Georges Pelecanos, un des plus éminents représentants de la littérature policière US connaît un succès croissant depuis 1992. Ce co-scénariste de la série The Wire n’en est pas moins un grand témoin de l’évolution de la société américaine. Son œuvre la dépeint avec une réussite telle qu’elle suscite la passion chez ses lecteurs. Ses méthodes d’écriture le plonge physiquement dans tous les milieux qu’il aborde pour préparer ses romans, et ses investigations font de lui un excellent rapporteur des méfaits de la pègre et des strates sociales des milieux défavorisés. Ses descriptions des armes, des scènes d’actions, du comportement des criminels, de la police, voire des deux à la fois, en attestent et traduisent sa passion pour le monde du crime et de la dualité entre le bien et le mal.

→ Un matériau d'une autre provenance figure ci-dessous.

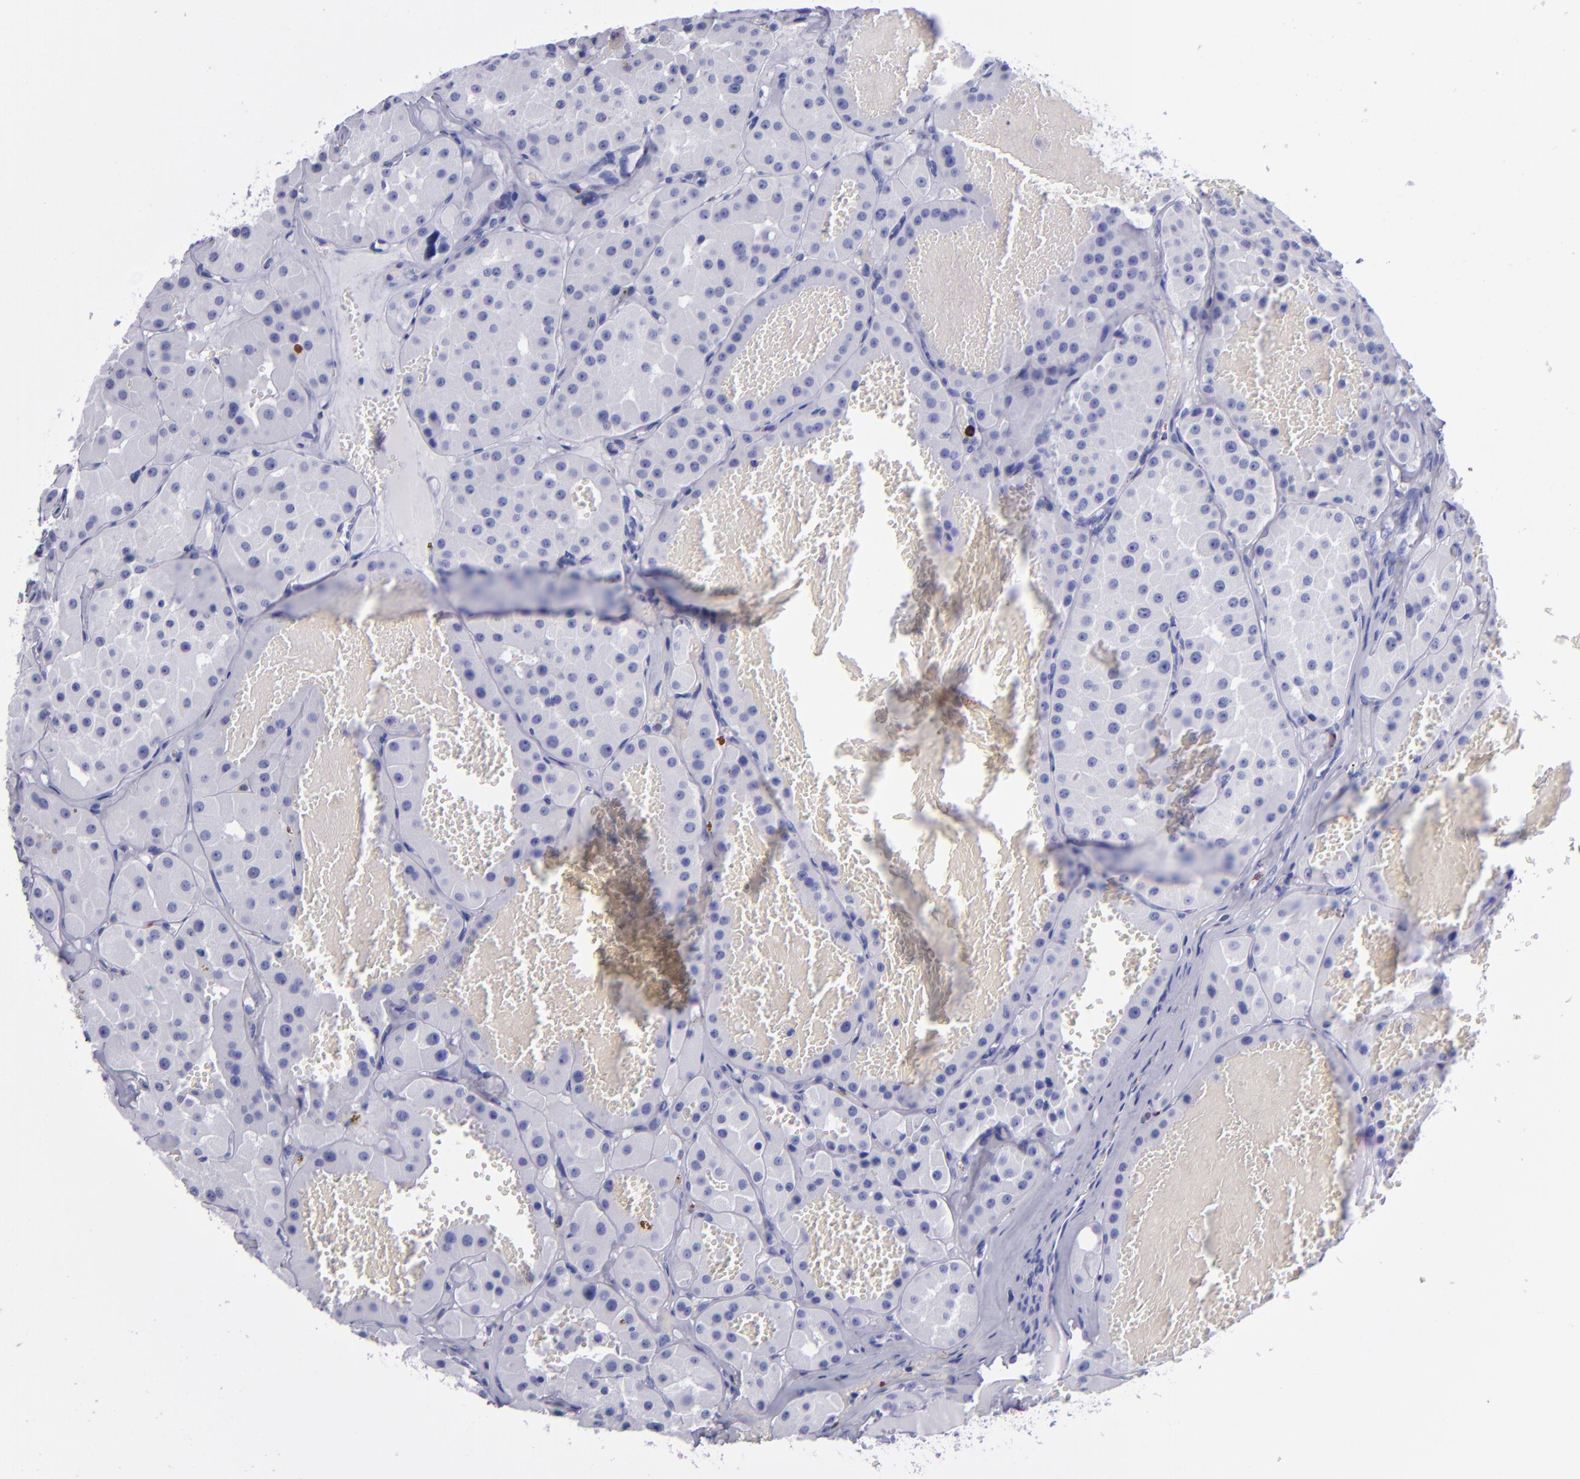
{"staining": {"intensity": "negative", "quantity": "none", "location": "none"}, "tissue": "renal cancer", "cell_type": "Tumor cells", "image_type": "cancer", "snomed": [{"axis": "morphology", "description": "Adenocarcinoma, uncertain malignant potential"}, {"axis": "topography", "description": "Kidney"}], "caption": "DAB (3,3'-diaminobenzidine) immunohistochemical staining of renal adenocarcinoma,  uncertain malignant potential shows no significant positivity in tumor cells. (IHC, brightfield microscopy, high magnification).", "gene": "CR1", "patient": {"sex": "male", "age": 63}}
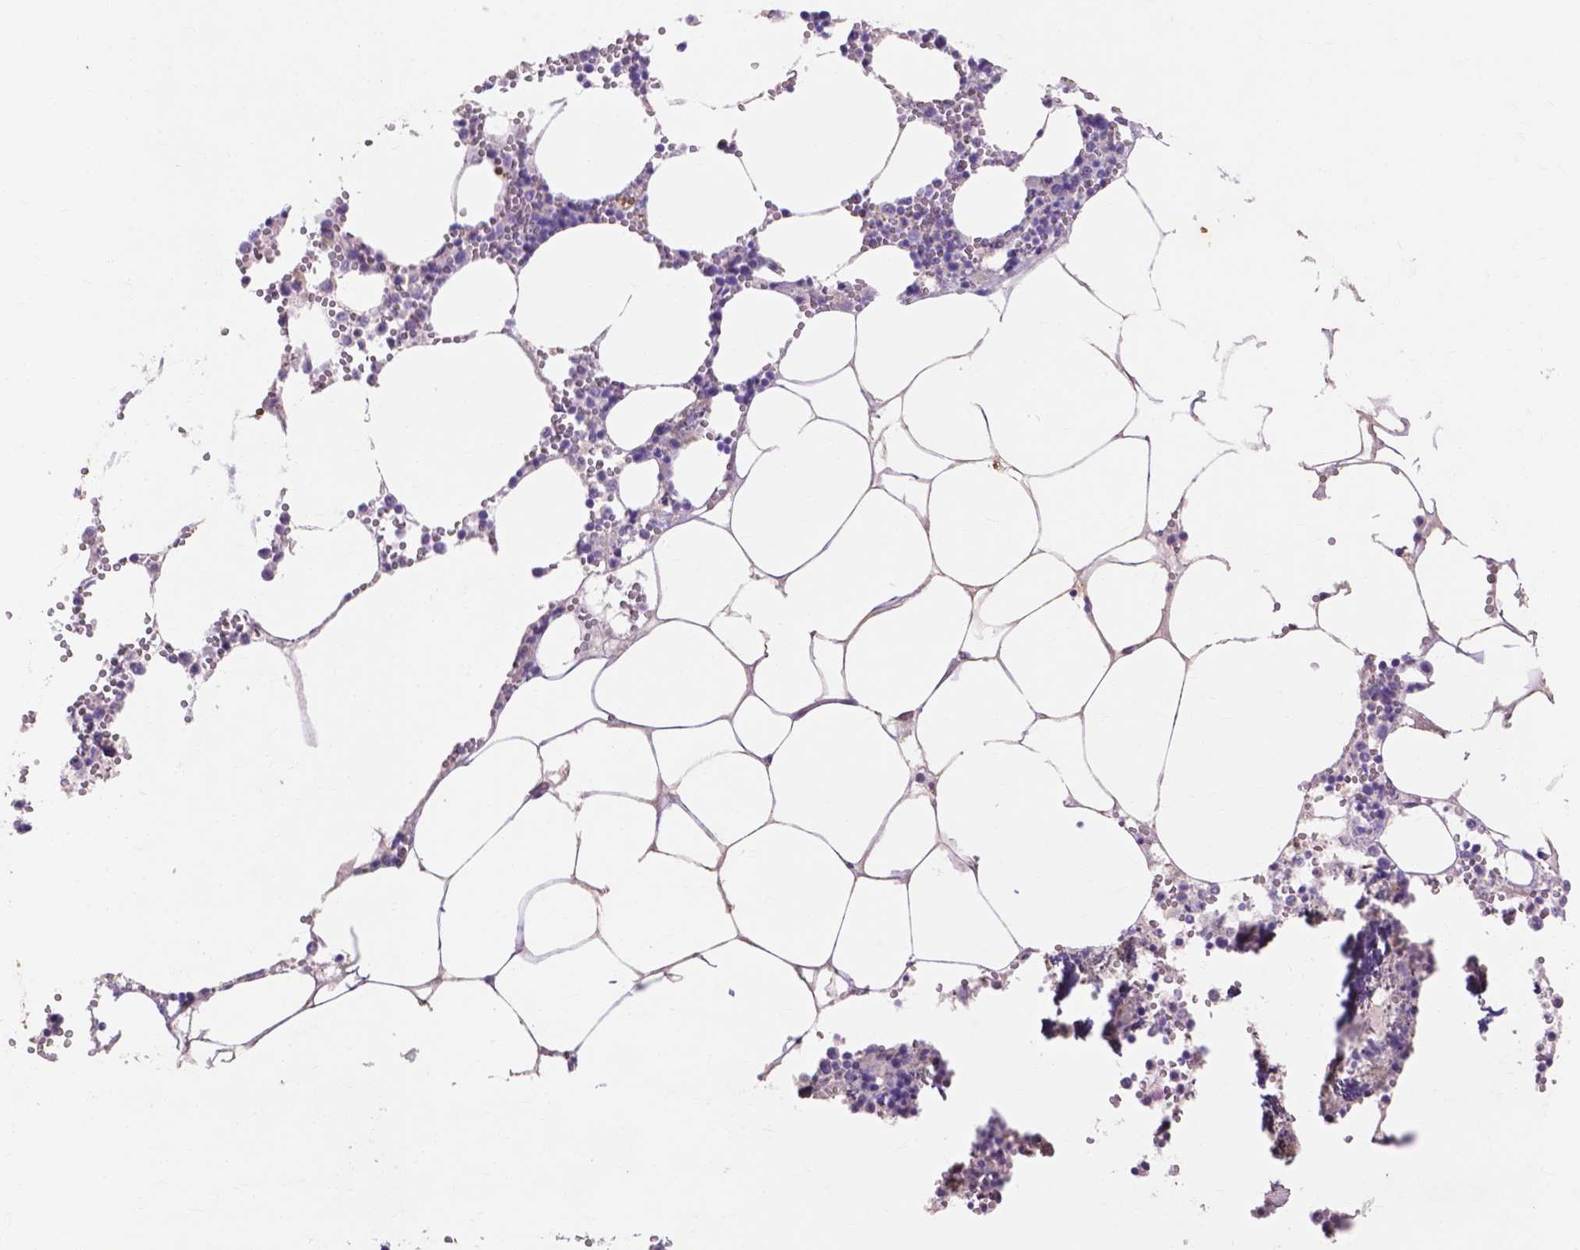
{"staining": {"intensity": "negative", "quantity": "none", "location": "none"}, "tissue": "bone marrow", "cell_type": "Hematopoietic cells", "image_type": "normal", "snomed": [{"axis": "morphology", "description": "Normal tissue, NOS"}, {"axis": "topography", "description": "Bone marrow"}], "caption": "The IHC photomicrograph has no significant expression in hematopoietic cells of bone marrow. (DAB (3,3'-diaminobenzidine) IHC, high magnification).", "gene": "MMP11", "patient": {"sex": "male", "age": 54}}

George Pelecanos est un témoin de l’état d’urgence et de l’ultra violence dans lesquelles baignent les classes précaires des USA, et de Washington en particulier. C’est en effet dans la capitale fédérale américaine, une des métropoles les plus violentes d’Amérique du Nord que se déroulent ses polars. Cet auteur fait aussi figure de spécialiste de la culture populaire ainsi que de la diaspora grecque de cette ville, qu’il s’applique à décrire depuis le milieu du XXème siècle, soit depuis son enfance. Le cinéma, et la groove musique antérieure aux années 80 sont aussi pour lui des centres d’intérêt que l’on retrouve au fil de ses parutions. D’autres thèmes récurrents, comme les rapports familiaux, la psychologie père/fils, les addictions aux drogues, l’amour, le racisme, la violence, les inégalités sociales, le sens de l’honneur, le goût du travail ou encore les oppositions entre communautés noire et blanche, (comme ici dans une même famille) se retrouvent dans Les jardins de la mort. Chacune de ses facettes se rejoignent dans un maelstrom de violence et de sensibilités, souvent proche de paternalisme et d’empathie pour ses personnages les plus vulnérables.

Dans Les jardins de la mort, plusieurs histoires criminelles s’imbriquent. Elles forment la trame du livre qui dévoile une intrigue progressive au dénouement fulgurant avec peut être un peu moins de suspens qu’à l’accoutumée pour le dénouement. Sa force de narration de Georges Pelecanos permet de comprendre toute la subtilité des liens sociaux ainsi que l’état de crise et d’abandon que subit « l’Amérique d’en bas ». C’est en cela que cet ouvrage déborde du strict cadre du roman policier pour se destiner à un public plus large.